What you need to do |
The result should be the listing below, restated exactly, with its pictures left out.

Records shown |
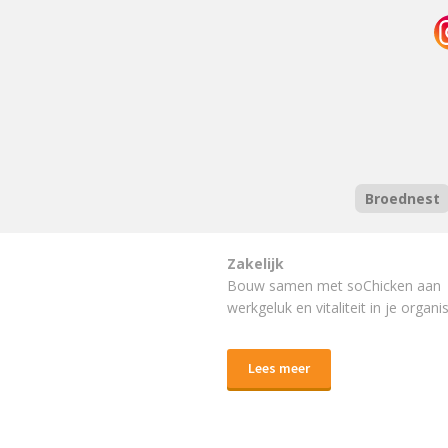
Broednest
Zakelijk
Bouw samen met soChicken aan
werkgeluk en vitaliteit in je organis
Lees meer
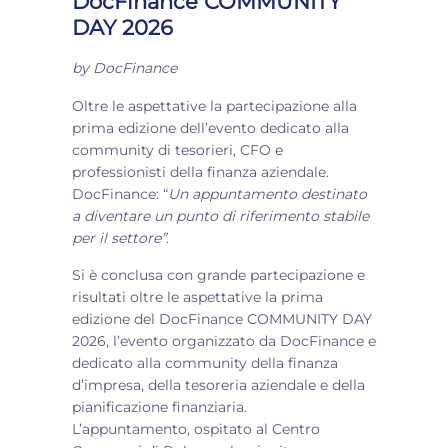
DocFinance COMMUNITY
DAY 2026
by
DocFinance
Oltre le aspettative la partecipazione alla
prima edizione dell’evento dedicato alla
community di tesorieri, CFO e
professionisti della finanza aziendale.
DocFinance: “
Un appuntamento destinato
a diventare un punto di riferimento stabile
per il settore”
.
Si è conclusa con grande partecipazione e
risultati oltre le aspettative la prima
edizione del DocFinance COMMUNITY DAY
2026, l’evento organizzato da DocFinance e
dedicato alla community della finanza
d’impresa, della tesoreria aziendale e della
pianificazione finanziaria.
L’appuntamento, ospitato al Centro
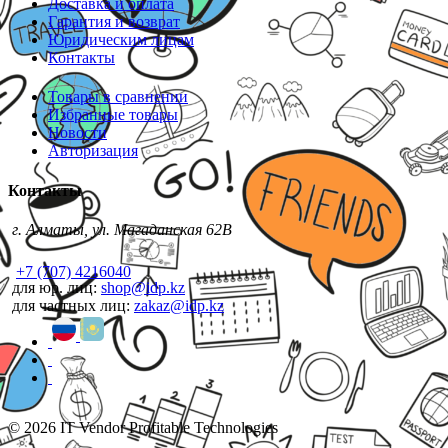
Доставка и оплата
Гарантия и возврат
Юридическим лицам
Контакты
Товары в сравнении
Избранные товары
Новости
Авторизация
Контакты
г. Алматы, ул. Магаданская 62В
+7 (707) 4216040
для юр. лиц:
shop@idp.kz
для частных лиц:
zakaz@idp.kz
© 2026 IT Vendor Profitable Technologies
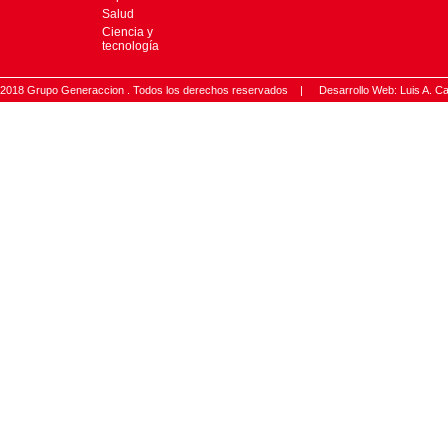
Salud
Ciencia y
tecnología
2018 Grupo Generaccion . Todos los derechos reservados |
Desarrollo Web: Luis A.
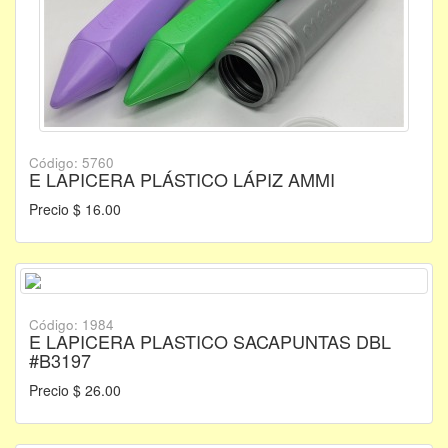
Código: 5760
E LAPICERA PLÁSTICO LÁPIZ AMMI
Precio $ 16.00
Código: 1984
E LAPICERA PLASTICO SACAPUNTAS DBL
#B3197
Precio $ 26.00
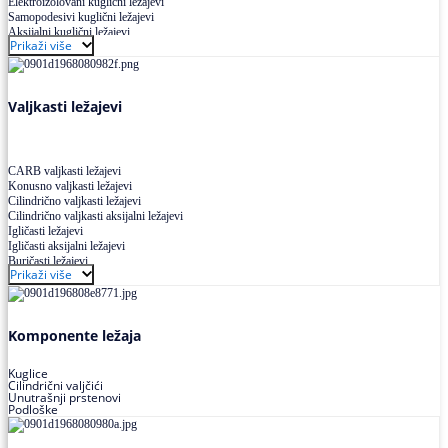
Elektroizolovani kuglični ležajevi
Samopodesivi kuglični ležajevi
Aksijalni kuglični ležajevi
Prikaži više
Kuglični ležajevi od nerđajućeg čelika
Valjkasti ležajevi
CARB valjkasti ležajevi
Konusno valjkasti ležajevi
Cilindrično valjkasti ležajevi
Cilindrično valjkasti aksijalni ležajevi
Igličasti ležajevi
Igličasti aksijalni ležajevi
Buričasti ležajevi
Prikaži više
Buričasti zaptiveni ležajevi
Buričasti aksijalni ležajevi
Komponente ležaja
Kuglice
Cilindrični valjčići
Unutrašnji prstenovi
Podloške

Answer box |
Broednest
Zakelijk
Bouw samen met soChicken aan
werkgeluk en vitaliteit in je organis
Lees meer
DocFinance COMMUNITY
DAY 2026
by
DocFinance
Oltre le aspettative la partecipazione alla
prima edizione dell’evento dedicato alla
community di tesorieri, CFO e
professionisti della finanza aziendale.
DocFinance: “
Un appuntamento destinato
a diventare un punto di riferimento stabile
per il settore”
.
Si è conclusa con grande partecipazione e
risultati oltre le aspettative la prima
edizione del DocFinance COMMUNITY DAY
2026, l’evento organizzato da DocFinance e
dedicato alla community della finanza
d’impresa, della tesoreria aziendale e della
pianificazione finanziaria.
L’appuntamento, ospitato al Centro
Доставка и оплата
Гарантия и возврат
Юридическим лицам
Контакты
Товары в сравнении
Избранные товары
Новости
Авторизация
Контакты
г. Алматы, ул. Магаданская 62В
+7 (707) 4216040
для юр. лиц:
shop@idp.kz
для частных лиц:
zakaz@idp.kz
© 2026 IT Vendor Profitable Technologies
Salud
Ciencia y
tecnología
2018 Grupo Generaccion . Todos los derechos reservados |
Desarrollo Web: Luis A.
Código: 5760
E LAPICERA PLÁSTICO LÁPIZ AMMI
Precio $ 16.00
Código: 1984
E LAPICERA PLASTICO SACAPUNTAS DBL
#B3197
Precio $ 26.00
Elektroizolovani kuglični ležajevi
Samopodesivi kuglični ležajevi
Aksijalni kuglični ležajevi
Prikaži više
Kuglični ležajevi od nerđajućeg čelika
Valjkasti ležajevi
CARB valjkasti ležajevi
Konusno valjkasti ležajevi
Cilindrično valjkasti ležajevi
Cilindrično valjkasti aksijalni ležajevi
Igličasti ležajevi
Igličasti aksijalni ležajevi
Buričasti ležajevi
Prikaži više
Buričasti zaptiveni ležajevi
Buričasti aksijalni ležajevi
Komponente ležaja
Kuglice
Cilindrični valjčići
Unutrašnji prstenovi
Podloške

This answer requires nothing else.